Imagine for just a second back to being a 14-year-old. You are likely transitioning to high school, worrying about puberty, and probably a little self-absorbed. Imagine now that you have been in cancer treatment for almost four years and that you just found out that there was nothing more that the doctors could really do. You would continue treatments, but a full cure likely wasn’t possible anymore. I imagine that young teen would be devastated, and feel justified in having a little self-pity.
This is what 14-year-old Abbie experienced, but she had the exact opposite emotional reaction to what I wrote above. That day when Abbie’s mum, Tammy, had that difficult conversation with her, Abbie did not go off to hide in her room and cry. She instead asked to go see her best friend, Emma. 
What she did then was simply amazing. She and Emma spent the next several hours in Emma’s room writing. Tammy did not know what they had written until months later, the day after Abbie died. On four bits of paper, Abbie and Emma wrote several things including everything she wanted to be included in her celebration of life.

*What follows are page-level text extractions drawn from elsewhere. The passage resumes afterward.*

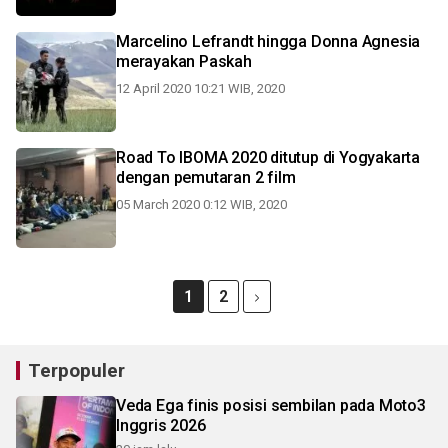
Marcelino Lefrandt hingga Donna Agnesia
merayakan Paskah
12 April 2020 10:21 WIB, 2020
Road To IBOMA 2020 ditutup di Yogyakarta
dengan pemutaran 2 film
05 March 2020 0:12 WIB, 2020
1
2
Terpopuler
Veda Ega finis posisi sembilan pada Moto3
Inggris 2026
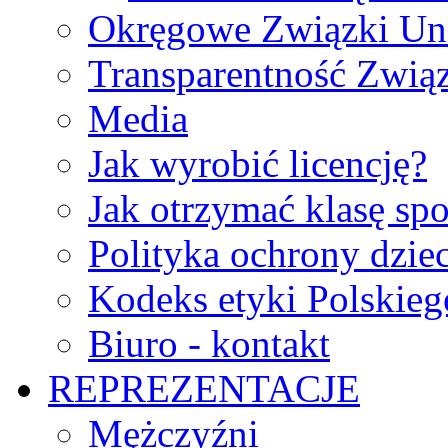
Okręgowe Związki Un
Transparentność Zwią
Media
Jak wyrobić licencję?
Jak otrzymać klasę sp
Polityka ochrony dzie
Kodeks etyki Polskie
Biuro - kontakt
REPREZENTACJE
Mężczyźni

More importantly, she wrote that she wanted her parents to start a foundation to help kids with cancer. She even named the foundation – Abbie’s Sparkle Foundation. (
During this personally difficult time in her life, all Abbie could think about was the way that she could use her struggles to help other kids. She wanted to help make their lives a little easier, even as her own life was ending. Tammy and the rest of the family have used Abbie’s inspirational words as a guide. Their original first-year goal was to raise £10,000  – they raised £100,000. Over their five-year history, they have raised £500,000 and have been able to help over 1200 children. Tammy knows that helping all of these kids is exactly what Abbie would have dreamed.